• _Dataset entries_
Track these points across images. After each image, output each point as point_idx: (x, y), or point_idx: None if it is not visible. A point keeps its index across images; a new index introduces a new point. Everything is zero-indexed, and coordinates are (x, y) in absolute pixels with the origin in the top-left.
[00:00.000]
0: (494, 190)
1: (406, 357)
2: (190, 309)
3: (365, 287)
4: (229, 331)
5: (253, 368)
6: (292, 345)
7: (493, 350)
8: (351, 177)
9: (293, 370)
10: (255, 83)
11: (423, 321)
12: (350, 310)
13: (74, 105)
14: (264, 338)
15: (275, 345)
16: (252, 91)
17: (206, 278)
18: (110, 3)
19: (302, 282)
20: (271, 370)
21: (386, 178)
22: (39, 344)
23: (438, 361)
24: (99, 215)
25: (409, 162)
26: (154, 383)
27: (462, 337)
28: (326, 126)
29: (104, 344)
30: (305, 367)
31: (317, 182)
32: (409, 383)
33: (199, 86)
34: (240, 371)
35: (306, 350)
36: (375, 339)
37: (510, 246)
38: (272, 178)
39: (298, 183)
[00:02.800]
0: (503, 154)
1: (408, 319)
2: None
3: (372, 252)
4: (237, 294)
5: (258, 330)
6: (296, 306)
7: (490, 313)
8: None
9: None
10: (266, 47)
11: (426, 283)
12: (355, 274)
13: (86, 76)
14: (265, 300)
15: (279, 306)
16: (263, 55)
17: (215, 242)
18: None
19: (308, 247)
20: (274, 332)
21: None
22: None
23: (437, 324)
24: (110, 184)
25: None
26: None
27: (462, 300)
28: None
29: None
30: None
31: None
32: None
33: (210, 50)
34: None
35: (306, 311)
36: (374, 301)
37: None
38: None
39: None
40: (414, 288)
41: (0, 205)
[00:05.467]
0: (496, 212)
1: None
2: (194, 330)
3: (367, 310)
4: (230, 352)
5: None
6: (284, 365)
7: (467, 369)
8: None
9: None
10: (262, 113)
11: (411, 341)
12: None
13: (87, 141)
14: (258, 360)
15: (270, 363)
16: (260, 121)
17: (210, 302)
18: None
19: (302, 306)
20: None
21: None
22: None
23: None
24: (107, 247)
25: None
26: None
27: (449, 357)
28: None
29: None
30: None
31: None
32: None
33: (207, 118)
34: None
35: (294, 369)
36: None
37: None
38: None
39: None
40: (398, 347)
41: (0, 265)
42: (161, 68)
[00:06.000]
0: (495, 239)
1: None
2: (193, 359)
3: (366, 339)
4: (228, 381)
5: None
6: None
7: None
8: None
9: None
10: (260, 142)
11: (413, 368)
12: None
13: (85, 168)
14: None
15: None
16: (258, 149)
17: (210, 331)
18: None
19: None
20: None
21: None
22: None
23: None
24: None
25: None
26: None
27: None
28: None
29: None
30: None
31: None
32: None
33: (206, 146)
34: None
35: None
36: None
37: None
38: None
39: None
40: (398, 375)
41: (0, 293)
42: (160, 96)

---

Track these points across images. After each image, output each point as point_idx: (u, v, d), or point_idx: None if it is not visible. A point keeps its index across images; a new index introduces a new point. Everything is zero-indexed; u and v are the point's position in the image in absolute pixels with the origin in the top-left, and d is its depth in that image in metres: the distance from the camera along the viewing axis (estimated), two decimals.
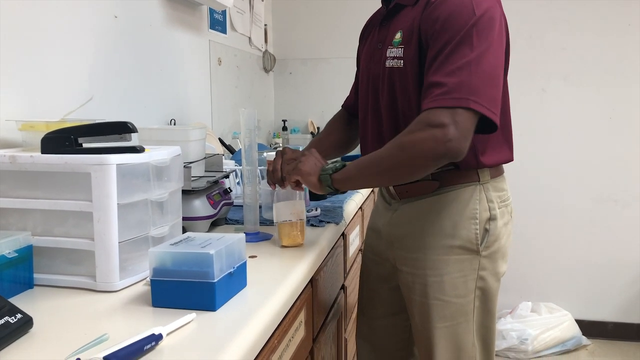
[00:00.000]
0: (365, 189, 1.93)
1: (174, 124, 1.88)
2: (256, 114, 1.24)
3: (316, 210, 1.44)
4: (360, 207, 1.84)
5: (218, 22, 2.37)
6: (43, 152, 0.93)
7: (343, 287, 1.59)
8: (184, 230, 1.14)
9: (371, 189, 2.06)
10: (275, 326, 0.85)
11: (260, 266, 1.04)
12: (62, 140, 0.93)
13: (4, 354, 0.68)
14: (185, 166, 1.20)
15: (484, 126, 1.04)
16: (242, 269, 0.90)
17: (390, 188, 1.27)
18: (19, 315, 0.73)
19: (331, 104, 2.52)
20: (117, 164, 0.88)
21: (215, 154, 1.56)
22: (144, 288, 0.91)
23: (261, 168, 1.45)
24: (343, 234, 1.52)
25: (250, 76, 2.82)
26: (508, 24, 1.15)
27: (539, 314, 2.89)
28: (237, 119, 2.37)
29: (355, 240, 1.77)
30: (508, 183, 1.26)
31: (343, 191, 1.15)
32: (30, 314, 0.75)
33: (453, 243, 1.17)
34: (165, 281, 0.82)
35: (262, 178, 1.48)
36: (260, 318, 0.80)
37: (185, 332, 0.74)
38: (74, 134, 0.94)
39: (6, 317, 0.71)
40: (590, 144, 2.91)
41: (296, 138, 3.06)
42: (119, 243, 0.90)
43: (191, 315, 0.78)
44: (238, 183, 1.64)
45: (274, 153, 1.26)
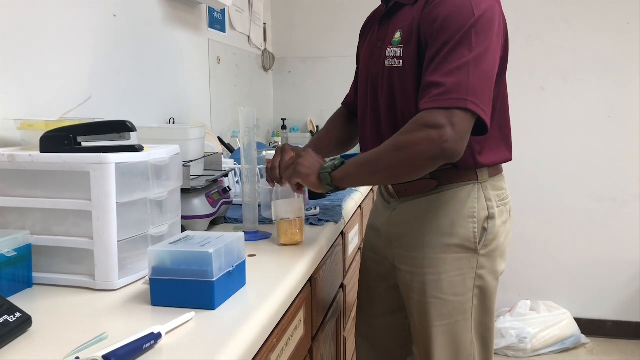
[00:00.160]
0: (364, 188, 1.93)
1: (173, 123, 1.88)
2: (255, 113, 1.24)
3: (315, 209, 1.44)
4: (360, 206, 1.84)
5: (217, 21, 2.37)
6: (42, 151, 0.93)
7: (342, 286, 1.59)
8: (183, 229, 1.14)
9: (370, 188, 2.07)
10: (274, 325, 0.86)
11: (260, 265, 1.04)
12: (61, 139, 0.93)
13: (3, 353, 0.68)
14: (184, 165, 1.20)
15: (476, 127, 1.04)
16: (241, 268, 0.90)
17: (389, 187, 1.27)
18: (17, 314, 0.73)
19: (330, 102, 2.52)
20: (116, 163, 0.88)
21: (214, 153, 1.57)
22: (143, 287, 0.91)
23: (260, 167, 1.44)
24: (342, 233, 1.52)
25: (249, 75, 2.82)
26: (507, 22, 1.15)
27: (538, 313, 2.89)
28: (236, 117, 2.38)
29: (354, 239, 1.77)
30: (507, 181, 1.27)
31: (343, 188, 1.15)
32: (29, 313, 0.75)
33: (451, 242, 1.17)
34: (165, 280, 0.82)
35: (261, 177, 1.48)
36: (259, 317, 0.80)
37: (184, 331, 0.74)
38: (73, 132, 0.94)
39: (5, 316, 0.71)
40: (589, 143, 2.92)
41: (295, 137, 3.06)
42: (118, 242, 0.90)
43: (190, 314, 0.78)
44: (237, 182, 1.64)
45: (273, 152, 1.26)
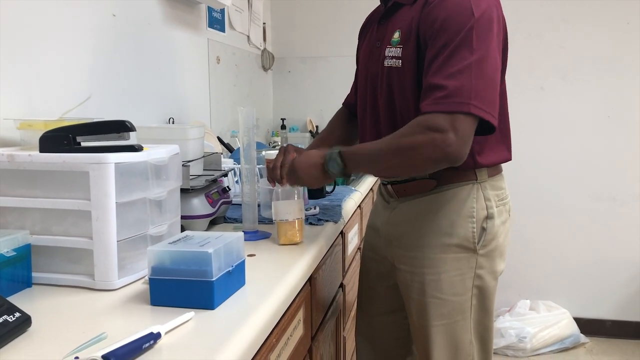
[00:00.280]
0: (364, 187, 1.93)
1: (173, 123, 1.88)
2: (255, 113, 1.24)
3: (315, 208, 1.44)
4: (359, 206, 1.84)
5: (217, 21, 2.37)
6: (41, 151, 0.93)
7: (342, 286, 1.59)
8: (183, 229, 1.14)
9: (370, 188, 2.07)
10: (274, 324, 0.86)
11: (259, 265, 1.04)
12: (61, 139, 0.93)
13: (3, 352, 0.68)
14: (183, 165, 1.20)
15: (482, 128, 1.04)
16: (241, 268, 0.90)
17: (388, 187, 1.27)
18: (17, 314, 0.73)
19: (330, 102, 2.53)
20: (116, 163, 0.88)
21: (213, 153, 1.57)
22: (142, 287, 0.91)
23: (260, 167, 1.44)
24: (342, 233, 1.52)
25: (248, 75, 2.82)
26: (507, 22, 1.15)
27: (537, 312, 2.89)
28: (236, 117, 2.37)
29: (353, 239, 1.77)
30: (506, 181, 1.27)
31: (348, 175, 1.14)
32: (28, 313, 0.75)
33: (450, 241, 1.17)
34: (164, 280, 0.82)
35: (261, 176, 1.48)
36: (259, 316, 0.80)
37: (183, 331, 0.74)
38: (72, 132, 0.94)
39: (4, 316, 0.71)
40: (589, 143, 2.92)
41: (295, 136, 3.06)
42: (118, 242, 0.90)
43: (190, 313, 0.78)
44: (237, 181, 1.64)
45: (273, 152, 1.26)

• _What you should do_
Will you return exactly the lines above from the one with "35: (262, 178, 1.48)" down to the one with "45: (274, 153, 1.26)", counting both as part of the range?

• _Response area_
35: (262, 178, 1.48)
36: (260, 318, 0.80)
37: (185, 332, 0.74)
38: (74, 134, 0.94)
39: (6, 317, 0.71)
40: (590, 144, 2.91)
41: (296, 138, 3.06)
42: (119, 243, 0.90)
43: (191, 315, 0.78)
44: (238, 183, 1.64)
45: (274, 153, 1.26)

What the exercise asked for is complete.